Ensuite, il y a l’efficacité clinique. Un patient est arrivé avec un problème orthopédique. L’infirmière praticienne de Gunther a repéré une lésion cutanée précancéreuse. Ils l’ont retiré lors de la visite suivante. La facture était de 85 $. Si Gunther avait été au bureau, cela aurait été le jour même.
Comparez cela aux soins traditionnels. Un médecin de soins primaires facturé par une assurance aurait besoin d’une référence. Vous attendez des semaines pour un rendez-vous avec un dermatologue. Vous payez des centaines de frais de chirurgie et de pathologie.
George affirme que les documents du DPC violent leur serment d’Hippocrate. Il dit qu’ils laissent derrière eux des centaines de patients.
Gunther n’est pas d’accord. Elle affirme que bon nombre de ces patients venaient rarement. Ils avaient plutôt recours aux soins d’urgence. C’est une pratique acceptée. De toute façon, elle ne faisait pas le travail qu’elle voulait faire.

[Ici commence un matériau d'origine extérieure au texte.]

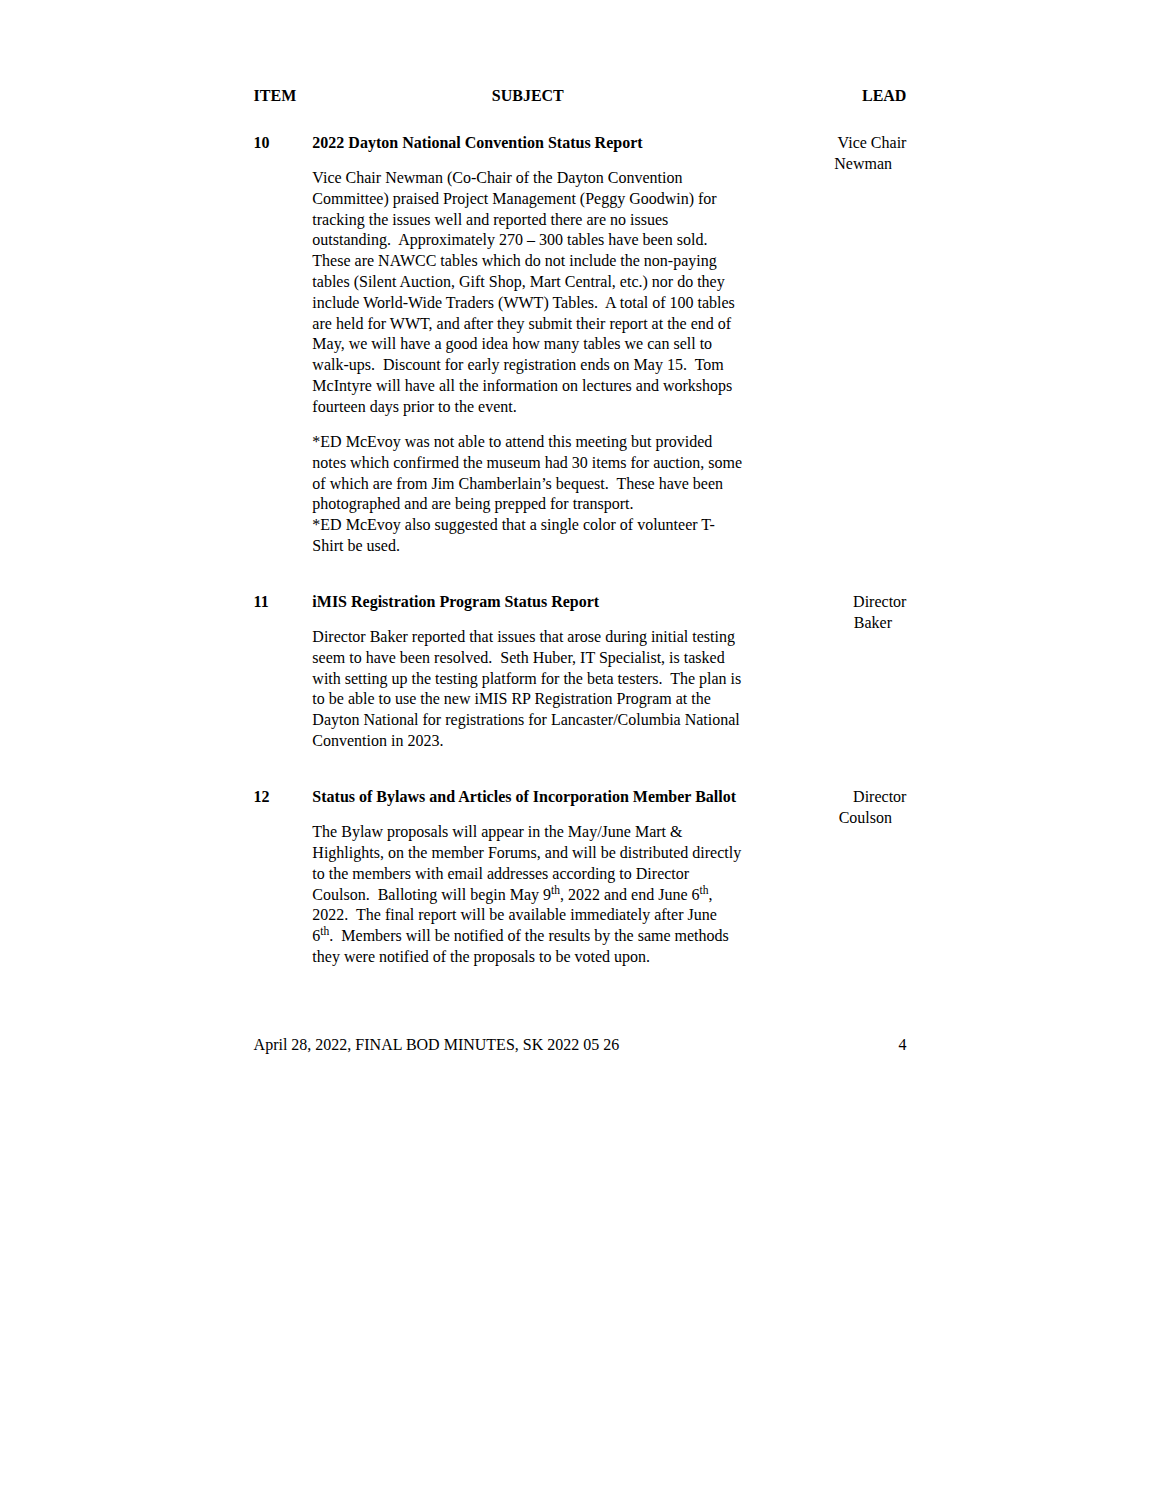| ITEM | SUBJECT | LEAD |
| 10 | 2022 Dayton National Convention Status Report Vice Chair Newman (Co-Chair of the Dayton Convention Committee) praised Project Management (Peggy Goodwin) for tracking the issues well and reported there are no issues outstanding. Approximately 270 – 300 tables have been sold. These are NAWCC tables which do not include the non-paying tables (Silent Auction, Gift Shop, Mart Central, etc.) nor do they include World-Wide Traders (WWT) Tables. A total of 100 tables are held for WWT, and after they submit their report at the end of May, we will have a good idea how many tables we can sell to walk-ups. Discount for early registration ends on May 15. Tom McIntyre will have all the information on lectures and workshops fourteen days prior to the event. *ED McEvoy was not able to attend this meeting but provided notes which confirmed the museum had 30 items for auction, some of which are from Jim Chamberlain’s bequest. These have been photographed and are being prepped for transport. *ED McEvoy also suggested that a single color of volunteer T-Shirt be used. | Vice Chair Newman |
| 11 | iMIS Registration Program Status Report Director Baker reported that issues that arose during initial testing seem to have been resolved. Seth Huber, IT Specialist, is tasked with setting up the testing platform for the beta testers. The plan is to be able to use the new iMIS RP Registration Program at the Dayton National for registrations for Lancaster/Columbia National Convention in 2023. | Director Baker |
| 12 | Status of Bylaws and Articles of Incorporation Member Ballot The Bylaw proposals will appear in the May/June Mart & Highlights, on the member Forums, and will be distributed directly to the members with email addresses according to Director Coulson. Balloting will begin May 9 th , 2022 and end June 6 th , 2022. The final report will be available immediately after June 6 th . Members will be notified of the results by the same methods they were notified of the proposals to be voted upon. | Director Coulson |
April 28, 2022, FINAL BOD MINUTES, SK 2022 05 26
4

Les soins primaires directs conviennent-ils aux familles à faible revenu ?
Gunther souhaite un changement sociétal. Nous devons repenser la charge de travail des patients. Les écoles publiques ont des limites quant à la taille des classes. Pourquoi pas la médecine ?
“Si vous prenez soin de quelqu’un à plein temps de la manière la plus authentique possible, où est le nombre de médecins qui sont complets ?” demande-t-elle.
Elle ne parle pas au nom de tous les médecins du DPC. Mais elle rejette l’idée selon laquelle le DPC ne sert que les personnes riches et en bonne santé. Elle nie également le mythe selon lequel ces médecins gagnent beaucoup d’argent tout en voyant moins de patients.
La plupart ne gagnent plus ce qu’ils gagnaient auparavant. Certains gagnent le double de leur salaire antérieur. La plupart gagnent moins de 100 000 $. Ce n’est pas compétitif pour un entrepreneur ou un médecin. Mais ils échangent leur salaire contre de l’autonomie. Ils veulent pratiquer comme ils le souhaitent.
George ne s’en prend pas aux médecins du DPC. Il veut des données. Au cours de l’année qui a suivi sa critique du modèle dans le JAMA, aucune étude DPC évaluée par des pairs n’a été publiée.
“Je vais manger mes mots”, dit George. “Si votre modèle montre qu’il est bénéfique pour les médecins, bénéfique pour les patients, que vous réduisez les coûts des soins de santé et qu’il n’y a pas d’iniquité sociale, alors je ravalerai mes paroles. Mais prouvez-le!”
Couverture alternative pour les patients DPC
Un nombre croissant de patients de Gunther évitent l’assurance conventionnelle. Ils rejoignent les ministères de partage des soins de santé. Ce sont des organisations chrétiennes privées. Les croyants mettent en commun leurs ressources. Ils offrent une couverture santé à moindre coût. C’est une solution de niche. Mais cela met en évidence la flexibilité que certains patients recherchent en dehors des systèmes traditionnels.